Friend glared at me and refused to speak.
'Shrugs'
The citizenship of my country is not for, to quote a colloquial Chinese term, any pig, dog or cat. Neither is her PR-ship. If you really want it, first prove your own worth.

I would like to hear your views, even if it contradicts with mine.

6 Comments:

Blogger Nobody said...

Unless your friend is in the civil service, else it will be difficult to get the PR approved in a short time. The average time is 2 years and 3 attempts.

Her patience may have run off by then.

Sat Feb 18, 12:19:00 PM  
Blogger Elvina aka LaoNiang said...

I agree that her intentions are questionable. I would have done the same for my friend because I find her motives dubious. If she can prove otherwise - then good for her. Not surprising how some women like to manipulate men into doing what they want - and men simply fall for it all tne time.

Sat Feb 18, 01:31:00 PM  
Blogger NA said...

I will not want see my friend to be hitched to women who come with questionable motives...

Whether my friend likes to hear it or not, I will present him the facts.

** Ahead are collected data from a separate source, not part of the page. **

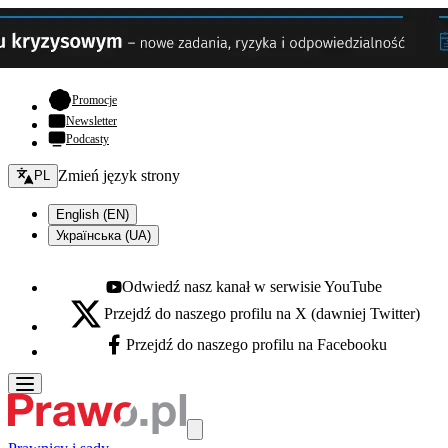
- otwiera się w nowej karcie
Promocje
Newsletter
Podcasty
Zmień język - bieżący:
Zmień język strony
PL
English (EN)
Українська (UA)
Odwiedź nasz kanał w serwisie YouTube
Youtube - otwiera się w nowej karcie
Przejdź do naszego profilu na X (dawniej Twitter)
X - otwiera się w nowej karcie
Przejdź do naszego profilu na Facebooku
Facebook - otwiera się w nowej karcie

I will not want him to get cheated. No matter how poor she is in her hometown, I cannot accept her action of cheating a guy of his feelings for PR-ship.

Or for anything less than a sincere and genuine relationship/marriage.

Sun Feb 19, 11:59:00 PM  
Blogger inspirethereal said...

your bait tactic was questionable cos as Ghost pointed out - it will take time and attempts. each failed attempt can be attributed to too many factors. she could be too young, too unqualified, too skilled in the wrong industries etc...in the end she might try for PR-ship by registering as your other fren suggested.

if she succeeded in her attempt to apply with 2.5k/month, she could still hang out with your male fren(MF) for other 'benefits' e.g. social network, good company, roof over head. and you wouldn't be able to prove anything. =(

so both ways, your MF may not be free of her influence if she turns out negative. But, and this is a big but, she could genuinely be interested in a deeper relationship with your MF. don't begrudge that. =)

my alecky suggestion would be to tell her that it is more 'transparent' to MF if she applied on her own; he would be more assured of her affections as she 'thought' of him in the process. BUT chances are lower. then drop in the 'idea' that chances are higher if she went to register with MF. so if she really desperately wants that PR-ship... and you can all sit back and see which she opts to use as back-up.

btw, men 'fall' for the 'pleasing women' scenario sometimes simply because men are trapped by societal norms into looking after womenfolk. men no have liberation movement yet. damnit. =)

Mon Feb 20, 01:43:00 AM  
Anonymous Anonymous said...

I do not know what is that gal like cos I have not seen her. But I guess you should have your reasons for having reasonable doubts about her intended and actual motive. But either way, guess your male friend is already deriving pleasures out of the r/s. If he really were to get cheated, blame it on himself for falling into the trap. If the gal is genuine, then good for him =) As long as both are consenting adults and your male friend is happy with the current situation, guess nobody has the right to complain about anything.

Tue Feb 21, 08:41:00 AM  
Anonymous Anonymous said...

People who are in love live in a world of their own. Whatever others say usually falls on deaf ears, not to mention your fren seems to be in the honeymoon period as well.

We cannot deny the influx of such "MIC" products into our country where I believe Hong Kong citizens faces a greater quantity.

I have 2 male relatives, both of whom married non-Singaporeans. To date, they are still with their other halves after obtaining their PR status.

I agree with you that you should help your fren make an informed decision despite running the risk of losing his friendship. The ultimate decision still lies in him, but at least your case is heard. I concur with duck that a willing victim himself makes his choice and face the consequences on his own.